VCT is a key entry point for needed medical, psychological,
social, and legal interventions for HIV-positive Kenyans and
their families,” says the USAID website. The agency sponsors
the VCT project in Kenya.
At Salama, Ndavi takes me to places where he feels people have
died of Aids. “Several hundreds”, he says, but he
is not sure since none of them came out to announce their status
before they died.
This is why it becomes difficult to isolate the sick from the
healthy. The fight against Aids is far from being won. In Salgaa
and Salama, many do not know their status because of lack of
blood testing equipment. Without knowing their status, the drivers
and sex workers are obliviously donating a virus that threatens
to wipe out humanity.
During the day, the black mountain stares at Salama menacingly.
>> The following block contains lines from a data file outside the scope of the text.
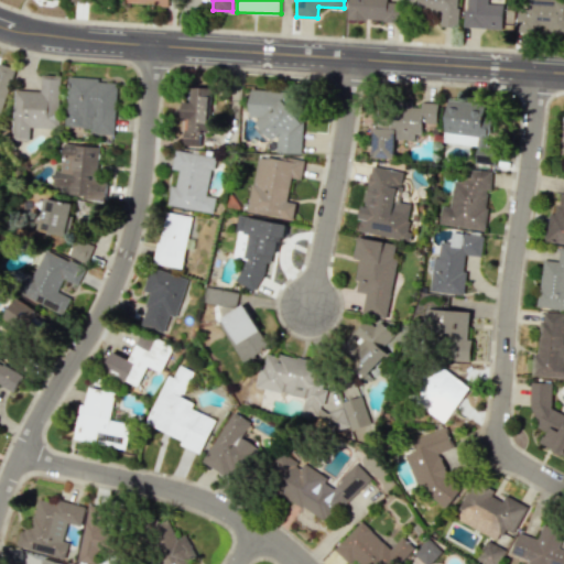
[(387,0),(347,0),(347,20),(396,21),(397,2),(387,2),(387,0)]
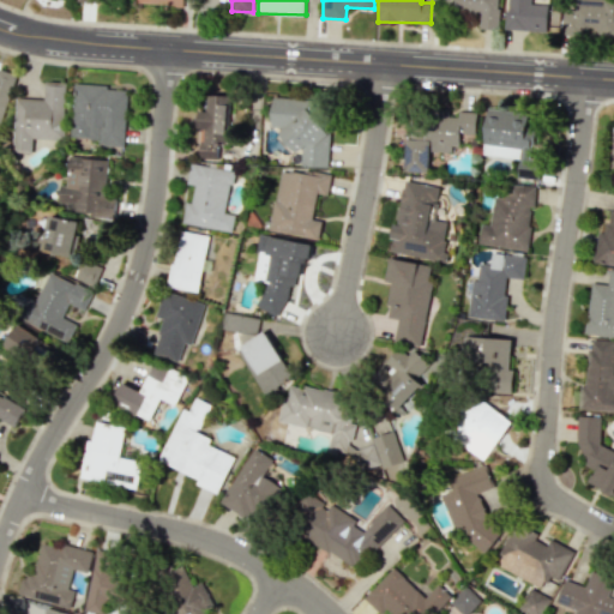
[(498,30),(498,0),(441,0),(441,12),(480,13),(480,29),(498,30)]
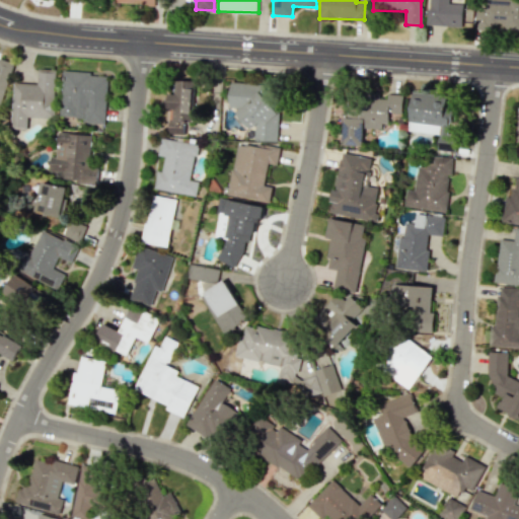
[(449,0),(429,0),(428,25),(462,26),(463,4),(449,3),(449,0)]
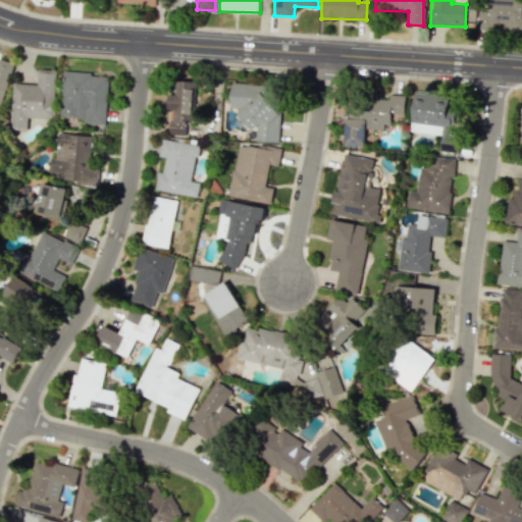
[(521,30),(521,0),(487,0),(487,11),(478,10),(477,28),(505,28),(505,30),(521,30)]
All souls are aware of its existence because they can see it,
feel it. However, at night, darkness cloaks the mountain, shielding
it from view and therefore making it difficult for visitors
to know about the its existence.
And this is how the virus spreads in Salama and Salgaa. The
locals, sex the workers and the truck drivers know about Aids
but at night, they deliberately forget about it. The danger
of HIV/Aids is immediately moved to the back of the mind, and
caution is thrown out to the wind.
The smell of sex, easy money, roast meat and alcohol conspire
to blank reason and caution.
And the soul of the town fades, leaving behind buildings without
occupants. It is a tragedy of unequal proportion.